Introduction: A lot of research has been done in the rat sciatic nerve model, however this model limits length and diameter of conduits to be tested. On the contrary, in the New Zealand White (NZW) rabbit sciatic nerve model there is space for conduits as long as 50 mm and with diameters that range from 2.5 mm to 3.5 mm, making this model highly translational for Hand Surgery.

Materials and Methods: Sixteen NZW rabbits received a complete sciatic nerve transection. Tyrosine-derived polycarbonate conduits of 3 mm diameter and 24 mm and 44 mm length were implanted. The early stages of repair were studied in 5 sections: 1-transverse proximal stump; 2-transverse regenerated tissue; 3-longitudinal; 4-transverse regenerated tissue; 5-transverse distal stump. End-points were 0.5, 1, 2, 3, 4, 12, 16 weeks. Histological analysis was performed by a double nonfluorescent immunostaining of myelin basic protein (MBP) and choline acetyltransferase (ChAT) (reciprocal nerve staining/RNS). Non-myelinating Schwann cells were immunolabelled by glial fibrillary acidic protein (GFAP).

Results: RNS shows that there is a differential degeneration pattern between the retrograde degeneration in the proximal stump and Wallerian degeneration in the distal stump. A key feature for both is the enlarged diameter of degenerating axons: however, while ChAT is lost in nearly all the distal axonal stumps, it is retained in the majority of proximal axonal stumps. RNS also shows a limited component of ChAT positive regenerating axons that enter the conduit after 4 months.

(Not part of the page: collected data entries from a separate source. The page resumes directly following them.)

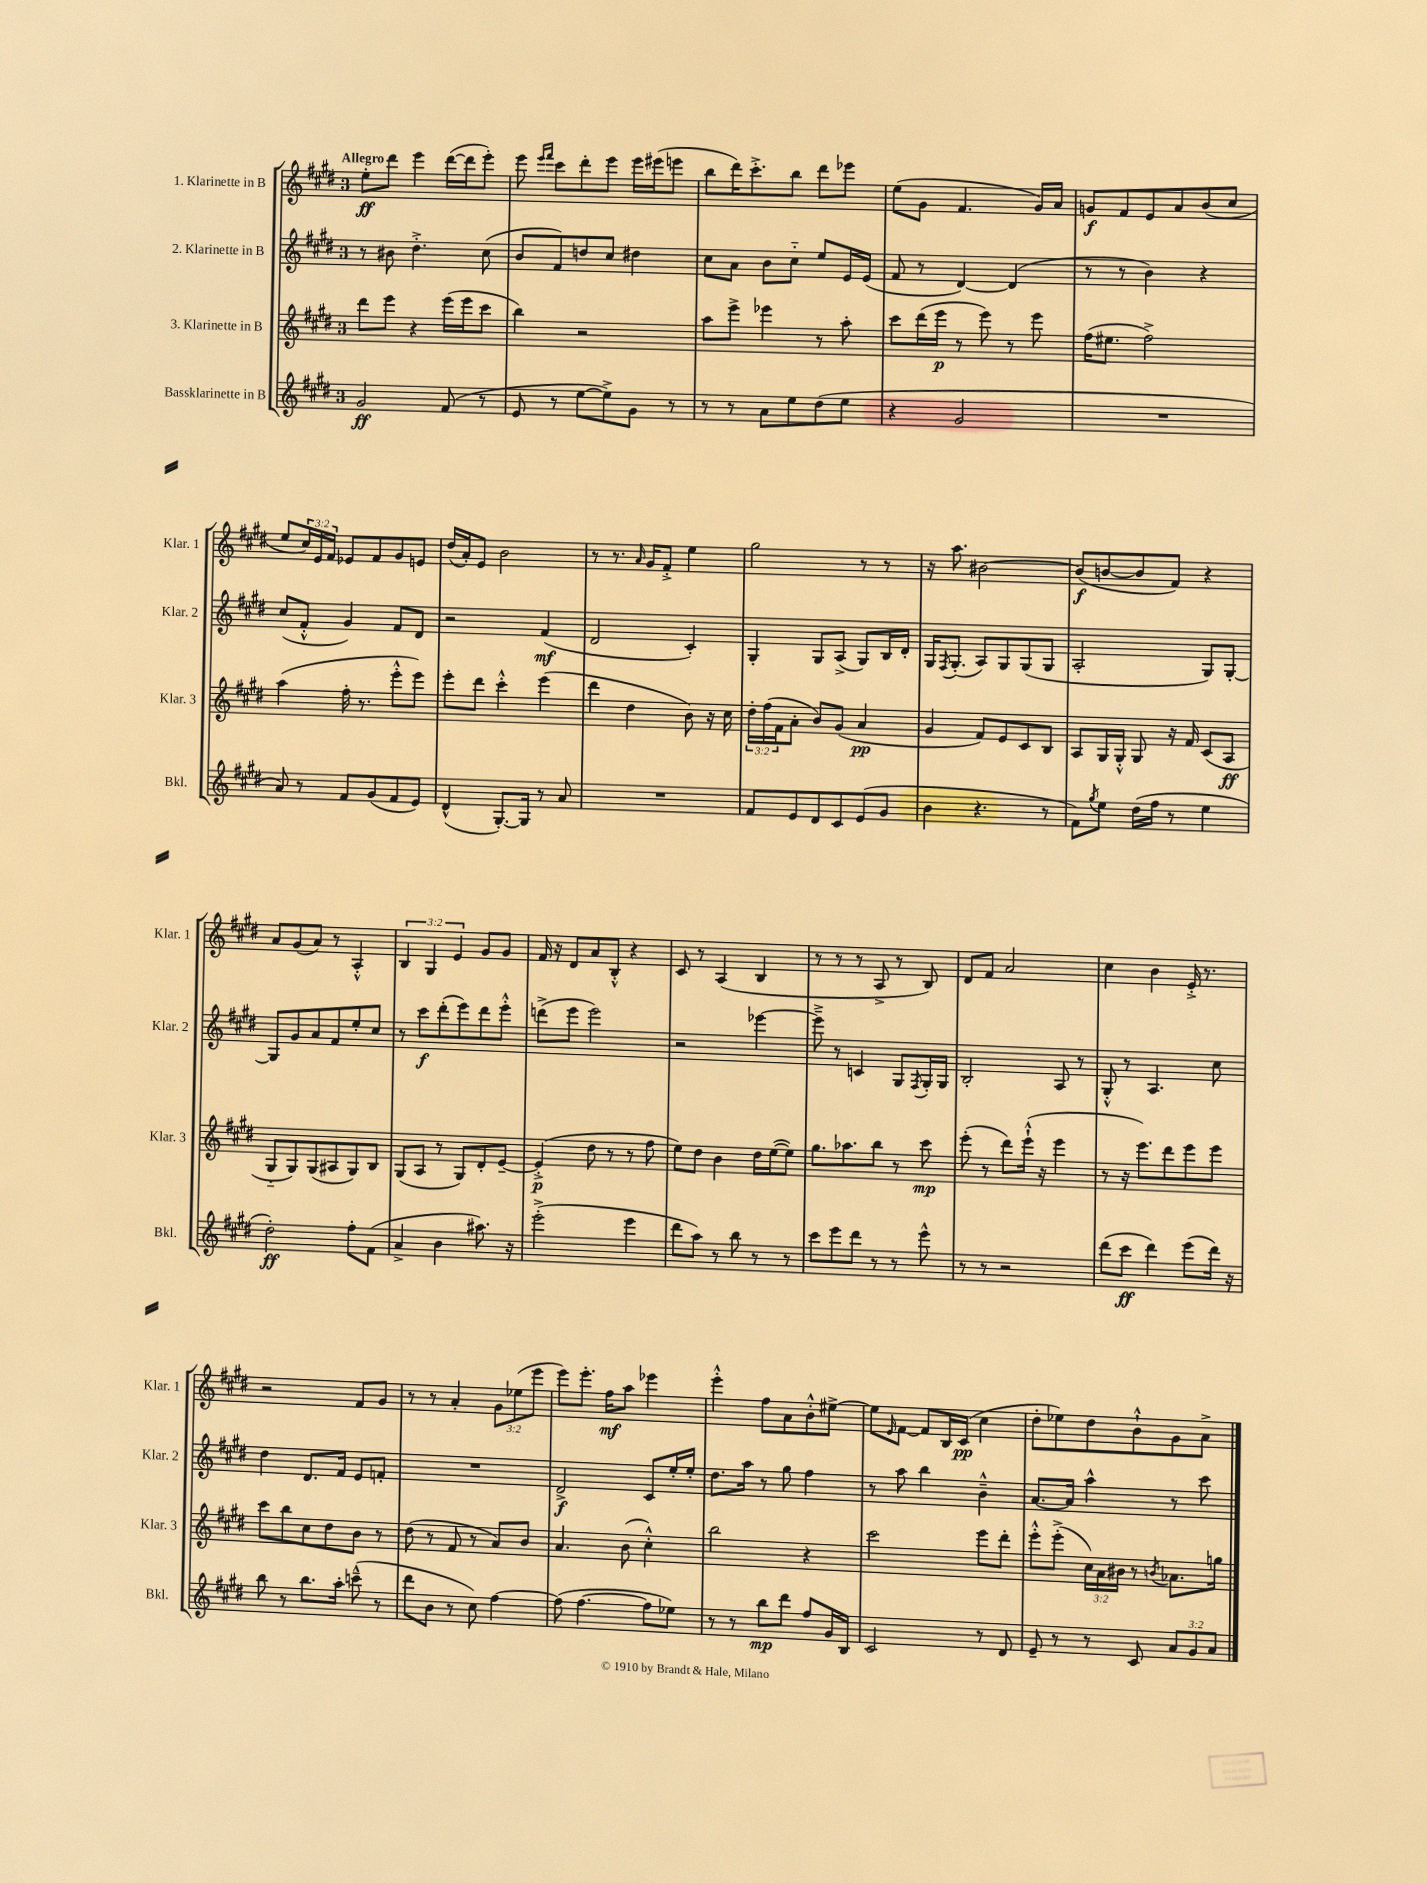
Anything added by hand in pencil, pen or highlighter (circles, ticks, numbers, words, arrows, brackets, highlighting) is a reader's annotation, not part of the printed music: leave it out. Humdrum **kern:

**kern	**kern	**kern	**kern
*staff4	*staff3	*staff2	*staff1
*clefG2	*clefG2	*clefG2	*clefG2
*k[f#c#g#d#]	*k[f#c#g#d#]	*k[f#c#g#d#]	*k[f#c#g#d#]
*M3/4	*M3/4	*M3/4	*M3/4
2g#	8ddd#	8r	8ee'
.	8eee	8b#	8ddd#
.	4r	4.dd#'^	4eee
(8f#	(16eee	.	([16ddd#
.	16eee	.	16ddd#]
8r	8ccc#	(8cc#	8eee')
=	=	=	=
8e	4bb)	8b	8eee
.	.	.	16qqeee
.	.	.	16qqfff#
8r	.	8f#)	8ccc#
[8ee	2r	8dd	8ddd#'
8ee^])	.	8cc#	8eee
8g#	.	4dd#	16eee
.	.	.	(16eee#
8r	.	.	8eee
=	=	=	=
8r	8aa	8cc#	8bb
8r	8eee^	8a	16ddd#)
.	.	.	8.ccc#'^
8a	4eee-	8b	.
8ee	.	8cc#'~	8bb
(8dd#	8r	8ee	8ddd#
8ee	8aa'	16e	8eee-
.	.	(16e	.
=	=	=	=
4r	8ccc#	8f#	(8ee
.	(16ddd#	8r	8g#
.	16eee	.	.
2g#	8r	[4d#)	4.f#
.	8eee)	.	.
.	8r	(4d#]	.
.	8eee	.	16g#)
.	.	.	16a
=	=	=	=
2.r	(16ff#	8r	8g
.	8.ee#	.	.
.	.	8r	8f#
.	2ff#^)	4b)	8e
.	.	.	8a
.	.	4r	(8b
.	.	.	8cc#
=	=	=	=
8a)	(4aa	(8cc#	8ee
8r	.	8f#'^^	24cc#)
.	.	.	24e
.	.	.	24f#
8f#	16ff#'	4g#)	8e-
.	8.r	.	.
(8g#	.	.	8f#
8f#	8eee'^^	8f#	8g#
8e)	8eee)	8d#	8e
=	=	=	=
(4d#^^	8eee'	2r	(16dd#
.	.	.	16a')
.	8ddd#	.	8e
[8.G#')	4ccc#'^^	.	2b
16G#]	.	.	.
8r	(4eee	(4f#	.
8a	.	.	.
=	=	=	=
2.r	4ddd#	2d#	8r
.	.	.	8.r
.	4dd#	.	.
.	.	.	16qqa
.	.	.	16g#
.	.	.	8f#'^
.	8b)	4c#')	4ee
.	16r	.	.
.	16cc#	.	.
=	=	=	=
8f#	24dd#'	4G#'	2gg#
.	(24ff#	.	.
.	24f#	.	.
8e	8a'	.	.
8d#	8b)	8G#	.
8c#	(8g#	(8A^	.
(8e	4a	8G#)	8r
8g#	.	16B	8r
.	.	16d#'	.
=	=	=	=
4b	4g#	16G#	16r
.	.	8qF#	.
.	.	(8.G#'	8.aa
4.r	8f#)	8A)	[2b#
.	8e	8G#	.
.	8c#	(8G#	.
8r	8B	8G#	.
=	=	=	=
8f#)	8A	2A'	(8b#]
8qgg#	.	.	.
8ee	16G#	.	[8b
.	16G#'^^	.	.
(16dd#	8G#	.	8b]
16ff#	.	.	.
8r	16r	.	8f#)
.	16f#	.	.
4ee	(8c#	8G#)	4r
.	8A	[8G#'	.
=	=	=	=
2dd#')	8G#'~	8G#]	8a
.	8G#)	8g#	(8g#
.	(8G#	8a	8a)
.	8A#	8f#	8r
8ff#'	8G#)	8ee'	4A'^^
(8f#	8B	8cc#	.
=	=	=	=
4a^	(8G#	8r	6B
.	8A	8ccc#	.
.	.	.	6G#
4b	8r	(8ddd#'	.
.	.	.	6e
.	8G#)	8eee)	.
8.aa#)	8d#'	8ddd#	8g#
.	[8e~	8eee'^^	8g#
16r	.	.	.
=	=	=	=
(2eee'^	(4e'^]	(8ddd^	16f#
.	.	.	16r
.	.	8eee	8d#
.	8dd#	2eee)	8a
.	8r	.	8B'^^
4eee	8r	.	4r
.	8ff#	.	.
=	=	=	=
8ddd#	8ee)	2r	8c#
8aa)	8dd#	.	8r
8r	4b	.	(4A
8bb	.	.	.
8r	16dd#	[4eee-	4B
.	([16ee	.	.
8r	8ee])	.	.
=	=	=	=
8ccc#	8.gg#	8eee-~^]	8r
8eee	.	8r	8r
.	8.aa-	.	.
8ddd#	.	4c	8r
8r	8bb	.	8A^
8r	8r	8G#	8r
.	.	8qF#	.
8eee^^	8ccc#	16G#'	8B)
.	.	16G#	.
=	=	=	=
8r	(8eee'	2B'	8d#
8r	8r	.	8f#
2r	8ddd#)	.	2a
.	(16eee`^^	.	.
.	16r	.	.
.	4eee	8A	.
.	.	8r	.
=	=	=	=
(8ddd#	8r	8G#'^^	4cc#
8ccc#	16r	8r	.
.	8.eee)	.	.
4ddd#)	.	4.A	4b
.	8ddd#	.	.
(8eee	8eee	.	16e'^
.	.	.	8.r
16ddd#)	8eee	8cc#	.
16r	.	.	.
=	=	=	=
8bb	8ccc#	4dd#	2r
8r	8bb	.	.
8.bb	8cc#	8.d#	.
.	8dd#	.	.
16aa'	.	16f#	.
(8ccc~^^	8b	8e	8f#
8r	8r	8f'	8g#
=	=	=	=
8ddd#	(8dd#	2.r	8r
8b	8r	.	8r
8r	8f#	.	4a'
8cc#)	8r	.	.
[4ff#	8a)	.	12g#
.	.	.	(12ee-
.	8b	.	.
.	.	.	12eee
=	=	=	=
(8ff#]	4.a	2d#^	8eee)
[4.ff#	.	.	8.eee'
.	.	.	16ff#
.	(8b	.	8aa
8ff#]	4cc#'^^)	8c#	4eee-
8ee-)	.	16ee'	.
.	.	16ee'	.
=	=	=	=
8r	2bb	8.dd#	4eee'^^
8r	.	.	.
.	.	16aa	.
8bb	.	8r	8ff#
8ddd#	.	8gg#	8a
8ff#	4r	4ff#	8b'^^
16g#	.	.	[8ee#^
16B	.	.	.
=	=	=	=
2c#	2ccc#	8r	8ee#]
.	.	.	16qqe
.	.	8aa	[8f#
.	.	4bb	8f#]
.	.	.	16B
.	.	.	(16c#
8r	8eee	4b~^^	4cc#
8d#	8ddd#'	.	.
=	=	=	=
8e~	8eee'^^	[8.a	8dd#'
8r	(8eee'^	.	8ee-)
.	.	16a]	.
8r	24cc#)	4aa^^	8dd#
.	24a	.	.
.	24b#	.	.
8c#	8r	.	8b`^^
.	8qb	.	.
12a	8.a-	8r	8g#
12g#	.	.	.
.	.	8ccc#	8a^
12a	.	.	.
.	16gg	.	.
==	==	==	==
*-	*-	*-	*-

Conclusions: The study showed that in gaps longer that 20 mm, the distal stump is too far to provide a contingent of Schwann cells able to reach the axonal sprouting in the proximal stump. At the level of proximal stump, axons degenerate until newly re-growing freshly myelinated axons appear at 3 or 4 months. These new axons may progress aligned with the length of the conduit for a limited distance. Regeneration in longer gaps fails because the distance does not allow a timely match between proximal sprouts and distal Schwann cells. Our study, however, suggests an un-expected advantage of longer conduits if used to control or prevent regeneration from a proximal stump of an amputated nerve; sprouts are allowed to degenerate and new axons are not engulfed by fibroblast/myofibroblasts. This may be useful in control or prevention of amputation neuroma.